O que eu faria agora ? Para onde iria ?

As minhas perguntas foram interrompidas ao ouvir o ronco alto e estrondoso do motor soar e logo o carro gradativamente parar de se movimentar.

Droga

Desço do carro fungando e analiso às pressas tudo a minha volta, atônita, até perceber ao fim da estrada um estacionamento de uma pequena loja de conveniências, em frente à um lago.

Não havia absolutamente ninguém para me ajudar a essa hora da madrugada, então empurro o carro com dificuldade até o fim da estrada e o estaciono desajeitada e quase de imediato ao sentir o ar faltar e as minhas pernas fraquejarem.

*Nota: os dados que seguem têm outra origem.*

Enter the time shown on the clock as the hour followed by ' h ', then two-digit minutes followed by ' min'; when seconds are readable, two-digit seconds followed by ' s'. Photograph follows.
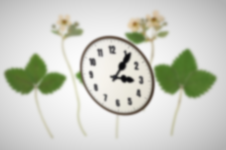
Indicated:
3 h 06 min
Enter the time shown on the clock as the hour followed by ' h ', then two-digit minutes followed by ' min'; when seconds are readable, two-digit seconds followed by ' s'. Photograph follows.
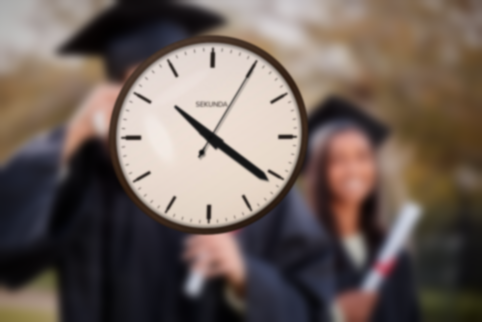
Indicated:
10 h 21 min 05 s
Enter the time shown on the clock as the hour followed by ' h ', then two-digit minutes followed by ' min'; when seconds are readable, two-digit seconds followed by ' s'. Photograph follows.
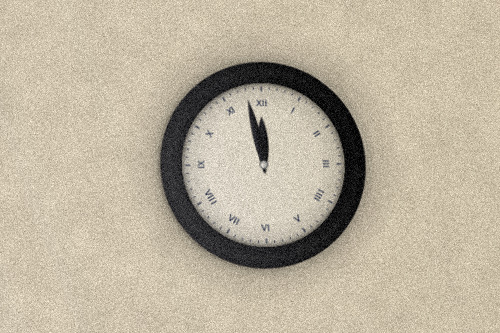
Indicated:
11 h 58 min
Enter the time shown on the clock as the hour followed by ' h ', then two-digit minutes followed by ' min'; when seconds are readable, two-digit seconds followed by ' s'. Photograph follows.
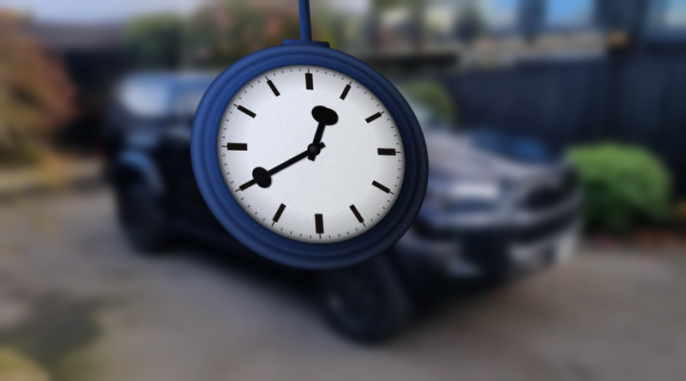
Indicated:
12 h 40 min
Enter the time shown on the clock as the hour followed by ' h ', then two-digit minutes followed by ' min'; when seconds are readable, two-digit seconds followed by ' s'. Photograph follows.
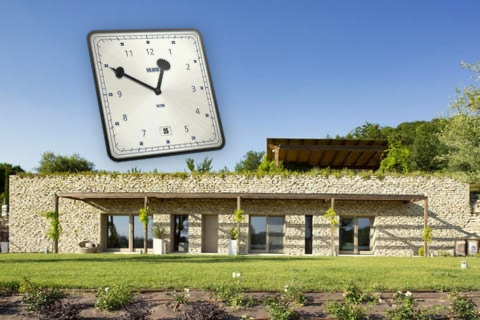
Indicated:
12 h 50 min
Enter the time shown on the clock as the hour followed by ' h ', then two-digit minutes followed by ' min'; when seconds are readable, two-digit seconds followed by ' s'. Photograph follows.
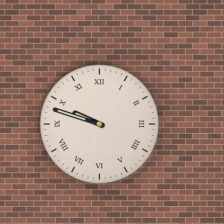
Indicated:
9 h 48 min
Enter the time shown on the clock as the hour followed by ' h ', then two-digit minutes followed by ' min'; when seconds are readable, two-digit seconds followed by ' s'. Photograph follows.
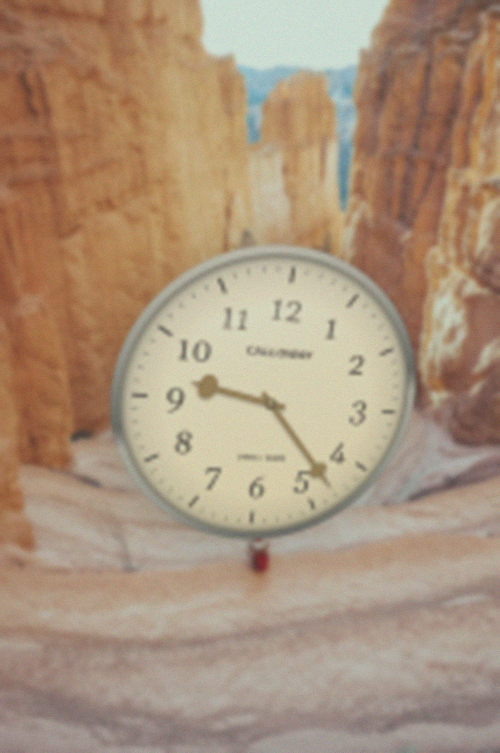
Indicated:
9 h 23 min
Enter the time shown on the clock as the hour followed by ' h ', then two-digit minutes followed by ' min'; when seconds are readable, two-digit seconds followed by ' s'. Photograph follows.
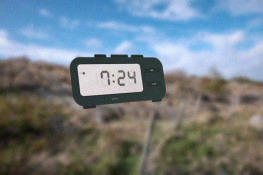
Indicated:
7 h 24 min
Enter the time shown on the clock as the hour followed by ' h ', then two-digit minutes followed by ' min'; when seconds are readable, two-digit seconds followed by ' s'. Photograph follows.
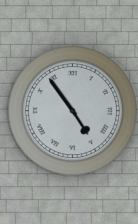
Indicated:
4 h 54 min
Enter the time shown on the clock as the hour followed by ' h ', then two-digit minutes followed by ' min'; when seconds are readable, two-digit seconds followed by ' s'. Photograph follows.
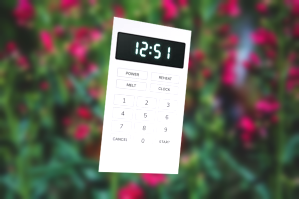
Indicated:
12 h 51 min
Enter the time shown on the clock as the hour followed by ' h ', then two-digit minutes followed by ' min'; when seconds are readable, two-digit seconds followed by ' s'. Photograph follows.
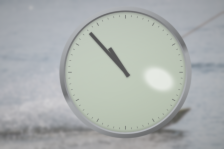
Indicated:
10 h 53 min
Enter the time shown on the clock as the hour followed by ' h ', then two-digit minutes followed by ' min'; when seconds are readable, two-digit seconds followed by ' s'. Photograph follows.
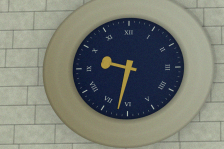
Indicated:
9 h 32 min
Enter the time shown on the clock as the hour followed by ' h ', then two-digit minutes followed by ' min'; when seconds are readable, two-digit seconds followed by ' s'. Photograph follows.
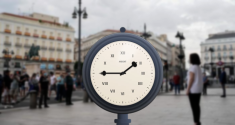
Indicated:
1 h 45 min
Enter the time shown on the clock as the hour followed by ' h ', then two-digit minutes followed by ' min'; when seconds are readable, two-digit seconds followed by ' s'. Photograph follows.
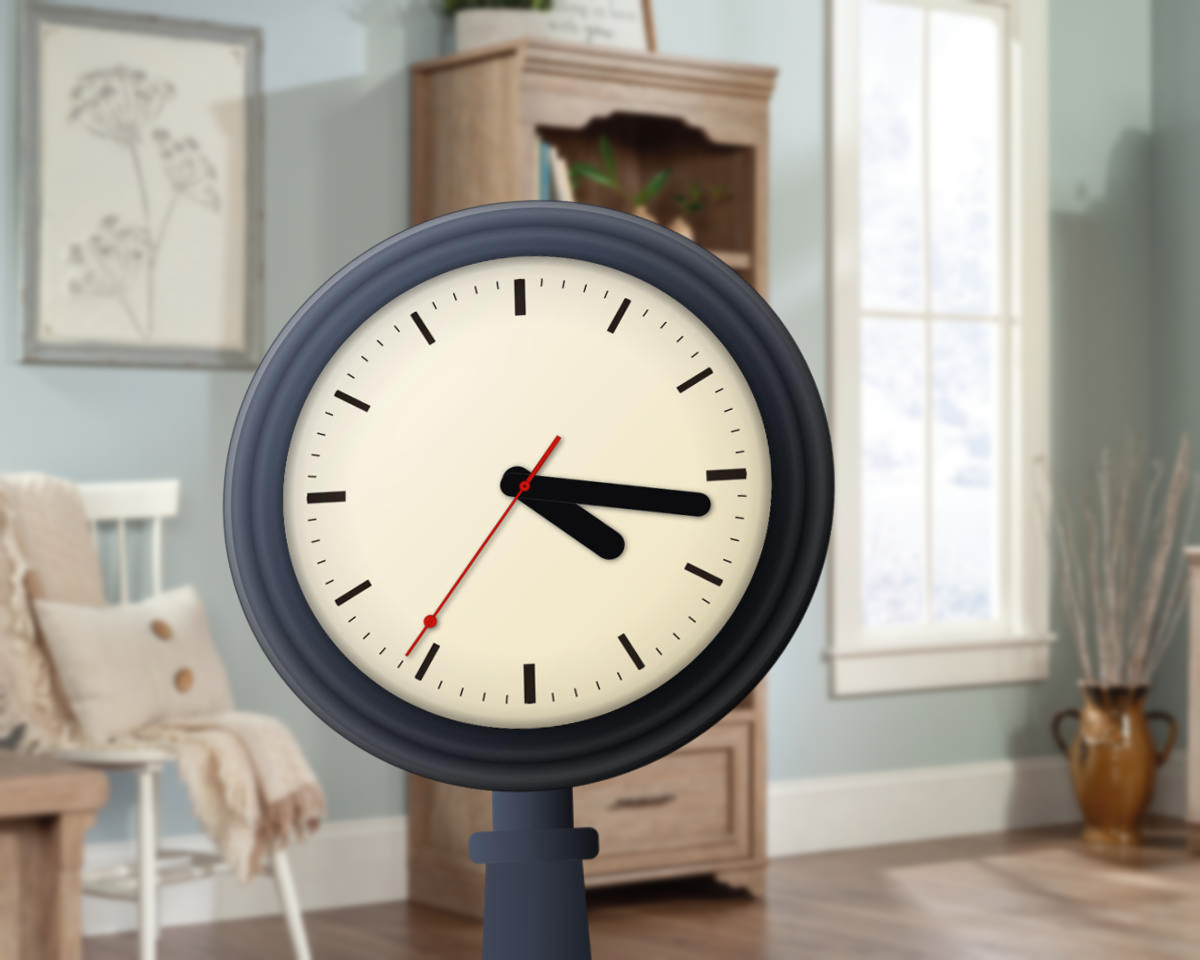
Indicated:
4 h 16 min 36 s
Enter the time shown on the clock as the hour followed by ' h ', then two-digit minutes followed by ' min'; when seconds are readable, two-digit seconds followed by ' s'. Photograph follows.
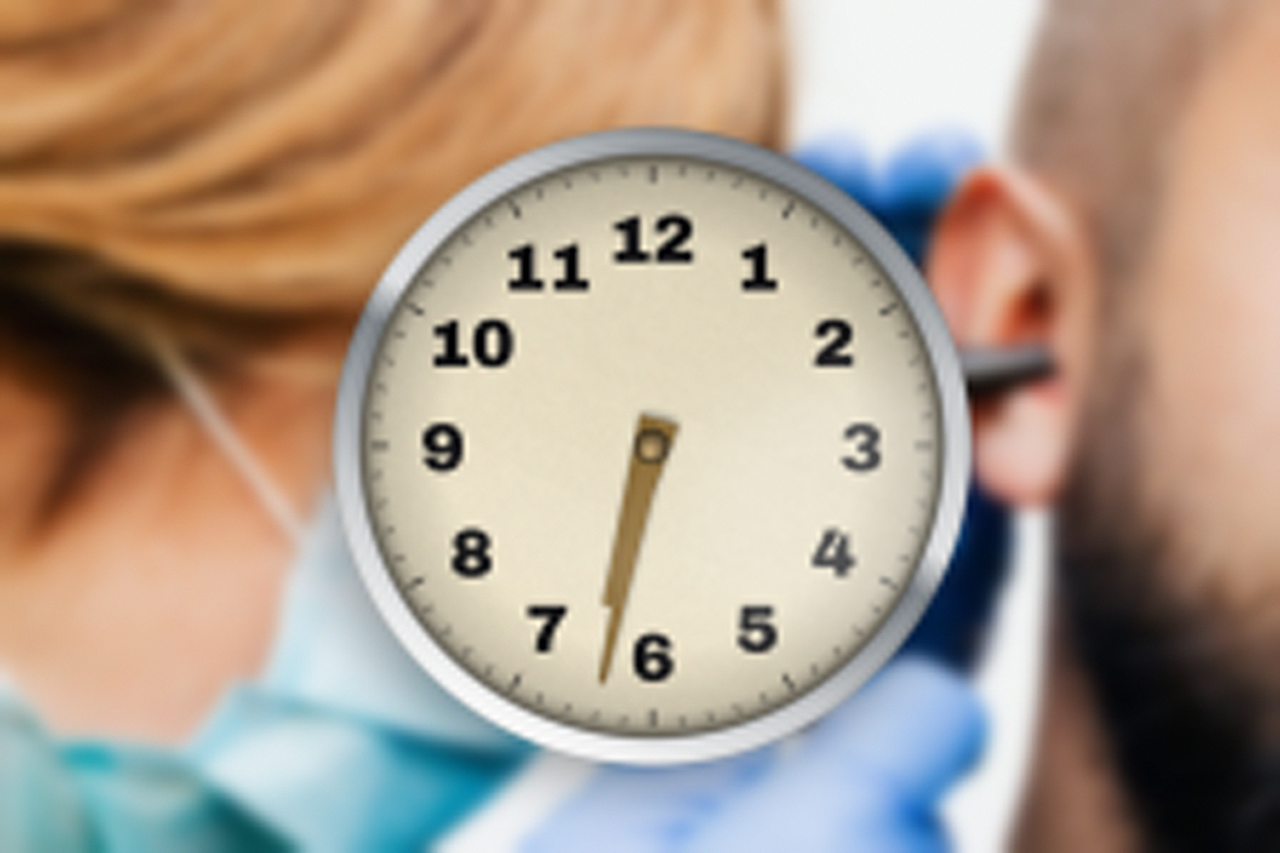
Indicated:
6 h 32 min
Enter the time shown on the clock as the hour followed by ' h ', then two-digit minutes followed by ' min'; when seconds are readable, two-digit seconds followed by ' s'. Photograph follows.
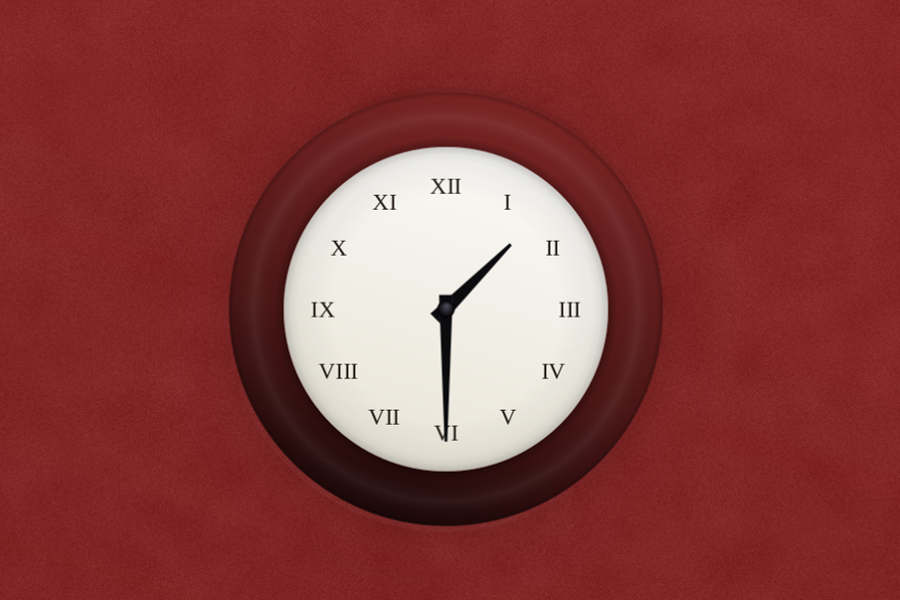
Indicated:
1 h 30 min
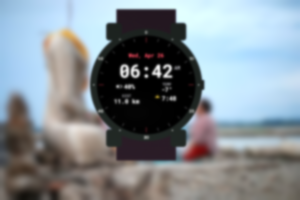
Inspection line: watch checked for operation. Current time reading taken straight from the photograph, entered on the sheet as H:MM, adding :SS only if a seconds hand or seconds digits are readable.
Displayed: 6:42
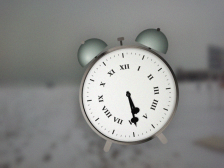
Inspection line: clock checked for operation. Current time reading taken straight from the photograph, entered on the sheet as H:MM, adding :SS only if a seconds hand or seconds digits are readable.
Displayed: 5:29
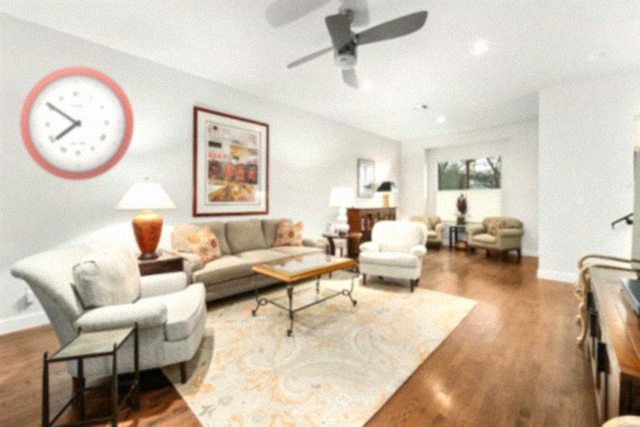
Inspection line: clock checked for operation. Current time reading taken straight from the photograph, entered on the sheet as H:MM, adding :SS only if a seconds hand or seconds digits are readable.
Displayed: 7:51
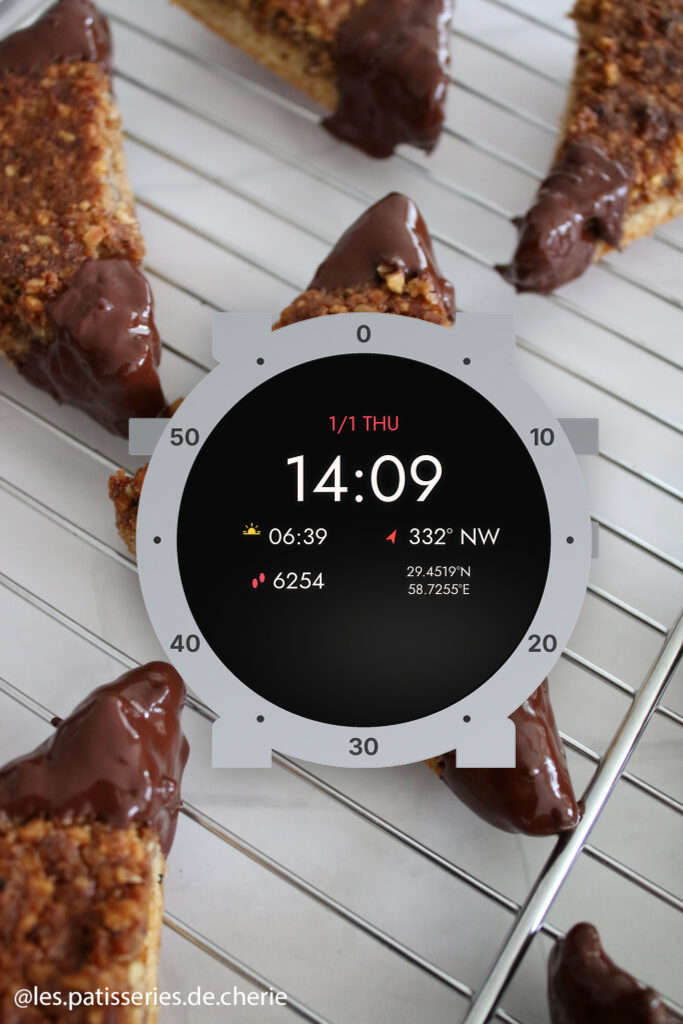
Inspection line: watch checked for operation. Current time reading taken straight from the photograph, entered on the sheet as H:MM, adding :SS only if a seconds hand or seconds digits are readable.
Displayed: 14:09
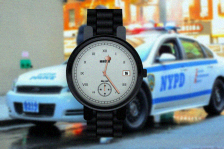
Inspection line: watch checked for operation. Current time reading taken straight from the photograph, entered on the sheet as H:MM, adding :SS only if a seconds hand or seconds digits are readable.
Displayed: 12:24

Dias se passaram, e eu só me retirava do carro para usar o banheiro da loja de conveniências, e voltava novamente para o carro. Usei os poucos trocados que tinha para comprar comida industrializada e garrafas de água.

Fixei alguns panfletos nos vidros do carro para me privar dos olhos curiosos, o que dificultava a leitura dos livros que a tia liz me dera. Precisava desesperadamente manter-me ocupada ou a sanidade seria a primeira a me abandonar

Era insuportável e sufocante sobreviver dentro de um espaço tão minúsculo, e estava começando a exalar  um cheiro peculiar, pois, eu fitava o lago o dia todo, todos os dias, há dias cogitando a ideia de usá-lo para tomar banho. Mas me falta coragem, ou o medo excessivo.

Ao cair da noite, mordisco o polegar enquanto reúno o mínimo de coragem e me esgueiro até o lago

Meneio a cabeça de um lado a outro, e então retiro as roupas e corro atrapalhada até submergir na água.

A sensação da água gélida em contato com o meu corpo é reconfortante na mesma intensidade que me entorpece

Paro de debater os meus pés e me mantenho estática, exausta, afundando aos poucos, sendo engolida lentamente.

Ao retornar à superfície, ao longe, na penumbra, vejo duas pessoas conversando, mas não consigo compreendê-los, sinto um arrepio percorrer a minha espinha ao ver um deles impulsionar o outro pelo colarinho e fazê-lo ir de encontro ao capô do meu carro ao desferir um soco em seu rosto e o golpeá-lo diversas vezes.

Me esgueiro de volta á margem e me visto apressadamente. Ao caminhar em passos lentos á poucos metros do carro, percebo a presença de só um dos homens, debruçado sobre chão.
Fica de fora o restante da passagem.